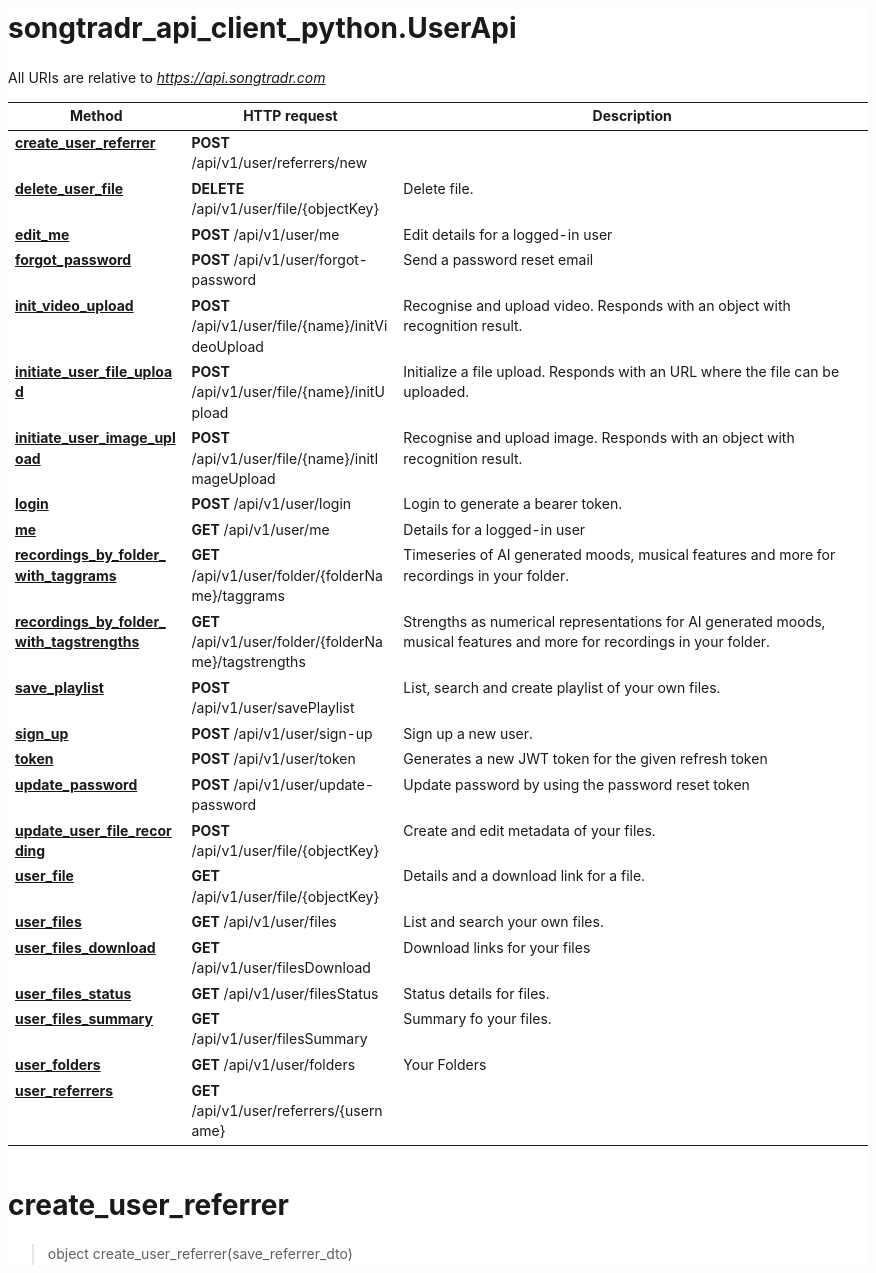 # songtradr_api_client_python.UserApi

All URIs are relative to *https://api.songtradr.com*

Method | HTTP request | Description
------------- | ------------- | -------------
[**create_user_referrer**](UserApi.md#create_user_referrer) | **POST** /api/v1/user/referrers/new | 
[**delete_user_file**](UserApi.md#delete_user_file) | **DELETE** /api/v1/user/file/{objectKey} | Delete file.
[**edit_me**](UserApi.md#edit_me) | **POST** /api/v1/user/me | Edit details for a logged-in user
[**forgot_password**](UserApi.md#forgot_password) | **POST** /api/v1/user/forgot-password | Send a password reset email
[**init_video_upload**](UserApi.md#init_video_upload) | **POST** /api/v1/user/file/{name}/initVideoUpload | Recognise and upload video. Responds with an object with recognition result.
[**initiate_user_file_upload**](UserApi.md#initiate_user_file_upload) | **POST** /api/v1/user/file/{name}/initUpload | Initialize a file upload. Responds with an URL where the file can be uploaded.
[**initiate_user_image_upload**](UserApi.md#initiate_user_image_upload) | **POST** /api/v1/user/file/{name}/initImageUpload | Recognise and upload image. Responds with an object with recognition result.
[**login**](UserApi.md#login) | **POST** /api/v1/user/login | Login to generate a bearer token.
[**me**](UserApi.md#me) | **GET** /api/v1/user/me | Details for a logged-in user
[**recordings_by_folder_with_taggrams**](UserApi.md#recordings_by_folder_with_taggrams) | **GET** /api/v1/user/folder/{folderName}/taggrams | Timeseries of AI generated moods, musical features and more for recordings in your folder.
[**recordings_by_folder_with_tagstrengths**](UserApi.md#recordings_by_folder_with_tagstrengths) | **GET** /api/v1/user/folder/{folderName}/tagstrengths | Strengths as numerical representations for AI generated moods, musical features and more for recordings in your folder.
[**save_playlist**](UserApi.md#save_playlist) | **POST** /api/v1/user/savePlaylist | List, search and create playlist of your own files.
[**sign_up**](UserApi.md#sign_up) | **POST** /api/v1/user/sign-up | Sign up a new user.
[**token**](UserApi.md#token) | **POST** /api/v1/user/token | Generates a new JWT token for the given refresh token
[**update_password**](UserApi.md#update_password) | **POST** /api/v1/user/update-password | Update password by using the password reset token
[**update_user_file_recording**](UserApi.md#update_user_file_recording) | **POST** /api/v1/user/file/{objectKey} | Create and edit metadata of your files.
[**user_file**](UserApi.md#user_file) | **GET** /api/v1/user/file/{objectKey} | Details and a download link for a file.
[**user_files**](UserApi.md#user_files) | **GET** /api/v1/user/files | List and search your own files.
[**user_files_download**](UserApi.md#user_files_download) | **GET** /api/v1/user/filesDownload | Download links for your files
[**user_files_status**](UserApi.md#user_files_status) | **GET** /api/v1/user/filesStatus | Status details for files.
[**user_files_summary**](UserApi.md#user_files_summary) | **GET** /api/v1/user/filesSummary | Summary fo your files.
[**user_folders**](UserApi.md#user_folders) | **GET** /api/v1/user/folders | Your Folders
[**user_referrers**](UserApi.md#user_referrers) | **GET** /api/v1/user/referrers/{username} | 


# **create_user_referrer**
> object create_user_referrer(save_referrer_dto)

· · · · ·

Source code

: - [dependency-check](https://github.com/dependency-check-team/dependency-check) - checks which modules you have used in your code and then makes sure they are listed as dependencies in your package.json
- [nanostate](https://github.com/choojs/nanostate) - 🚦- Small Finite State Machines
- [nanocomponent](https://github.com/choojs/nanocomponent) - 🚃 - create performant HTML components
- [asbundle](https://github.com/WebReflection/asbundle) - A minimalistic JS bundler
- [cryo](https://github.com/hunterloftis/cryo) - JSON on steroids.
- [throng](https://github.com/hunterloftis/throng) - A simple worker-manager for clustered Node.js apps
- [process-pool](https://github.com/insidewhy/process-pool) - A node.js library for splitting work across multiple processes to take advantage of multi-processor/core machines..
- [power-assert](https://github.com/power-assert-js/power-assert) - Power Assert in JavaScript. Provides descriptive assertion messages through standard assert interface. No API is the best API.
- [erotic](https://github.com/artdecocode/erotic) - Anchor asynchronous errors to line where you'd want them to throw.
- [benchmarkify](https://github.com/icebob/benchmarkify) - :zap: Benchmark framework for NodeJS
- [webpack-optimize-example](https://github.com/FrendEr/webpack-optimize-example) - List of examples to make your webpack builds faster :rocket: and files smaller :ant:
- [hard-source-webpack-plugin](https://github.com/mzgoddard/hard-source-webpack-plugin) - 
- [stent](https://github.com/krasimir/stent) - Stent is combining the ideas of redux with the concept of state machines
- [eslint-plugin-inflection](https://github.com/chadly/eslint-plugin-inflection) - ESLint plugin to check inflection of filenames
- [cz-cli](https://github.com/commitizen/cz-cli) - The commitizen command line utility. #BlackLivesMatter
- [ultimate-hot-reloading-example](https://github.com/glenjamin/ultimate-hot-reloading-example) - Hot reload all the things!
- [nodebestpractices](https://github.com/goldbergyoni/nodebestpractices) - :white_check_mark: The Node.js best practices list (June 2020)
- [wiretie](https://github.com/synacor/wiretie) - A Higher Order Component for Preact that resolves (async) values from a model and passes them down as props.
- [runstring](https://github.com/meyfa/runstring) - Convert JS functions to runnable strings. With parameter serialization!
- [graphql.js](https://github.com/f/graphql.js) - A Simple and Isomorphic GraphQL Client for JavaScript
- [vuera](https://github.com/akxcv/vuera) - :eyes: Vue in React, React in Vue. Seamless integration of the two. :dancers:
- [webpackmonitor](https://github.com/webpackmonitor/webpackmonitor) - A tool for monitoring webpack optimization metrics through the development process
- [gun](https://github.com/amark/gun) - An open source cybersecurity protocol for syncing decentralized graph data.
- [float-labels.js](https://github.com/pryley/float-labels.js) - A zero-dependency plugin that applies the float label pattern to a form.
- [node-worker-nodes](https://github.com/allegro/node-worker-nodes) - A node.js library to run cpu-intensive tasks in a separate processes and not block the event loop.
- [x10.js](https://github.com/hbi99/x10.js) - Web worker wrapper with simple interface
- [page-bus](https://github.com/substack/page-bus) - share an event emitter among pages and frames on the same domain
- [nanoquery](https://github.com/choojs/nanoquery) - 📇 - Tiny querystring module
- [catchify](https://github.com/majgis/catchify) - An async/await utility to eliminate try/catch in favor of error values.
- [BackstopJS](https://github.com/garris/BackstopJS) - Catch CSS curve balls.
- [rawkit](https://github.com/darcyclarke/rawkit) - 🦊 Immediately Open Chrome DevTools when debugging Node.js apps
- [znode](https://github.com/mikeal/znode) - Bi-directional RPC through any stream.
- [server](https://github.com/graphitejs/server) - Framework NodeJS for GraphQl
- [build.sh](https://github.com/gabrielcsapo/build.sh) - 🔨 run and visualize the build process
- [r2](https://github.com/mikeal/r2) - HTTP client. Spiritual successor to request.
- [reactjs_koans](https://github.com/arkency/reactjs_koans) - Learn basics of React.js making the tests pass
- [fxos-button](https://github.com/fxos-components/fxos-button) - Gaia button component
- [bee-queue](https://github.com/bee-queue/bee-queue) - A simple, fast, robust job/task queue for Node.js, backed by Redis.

· · · · ·

■ Your task
Proceeding from the line containing "- [vuera](https://github.com/akxcv/vuera) - :eyes: Vue" through the line containing "- [catchify](https://github.com/majgis/catchify) - An", transcribe the lines above exactly, both end lines included.

■ Solved exercise
- [vuera](https://github.com/akxcv/vuera) - :eyes: Vue in React, React in Vue. Seamless integration of the two. :dancers:
- [webpackmonitor](https://github.com/webpackmonitor/webpackmonitor) - A tool for monitoring webpack optimization metrics through the development process
- [gun](https://github.com/amark/gun) - An open source cybersecurity protocol for syncing decentralized graph data.
- [float-labels.js](https://github.com/pryley/float-labels.js) - A zero-dependency plugin that applies the float label pattern to a form.
- [node-worker-nodes](https://github.com/allegro/node-worker-nodes) - A node.js library to run cpu-intensive tasks in a separate processes and not block the event loop.
- [x10.js](https://github.com/hbi99/x10.js) - Web worker wrapper with simple interface
- [page-bus](https://github.com/substack/page-bus) - share an event emitter among pages and frames on the same domain
- [nanoquery](https://github.com/choojs/nanoquery) - 📇 - Tiny querystring module
- [catchify](https://github.com/majgis/catchify) - An async/await utility to eliminate try/catch in favor of error values.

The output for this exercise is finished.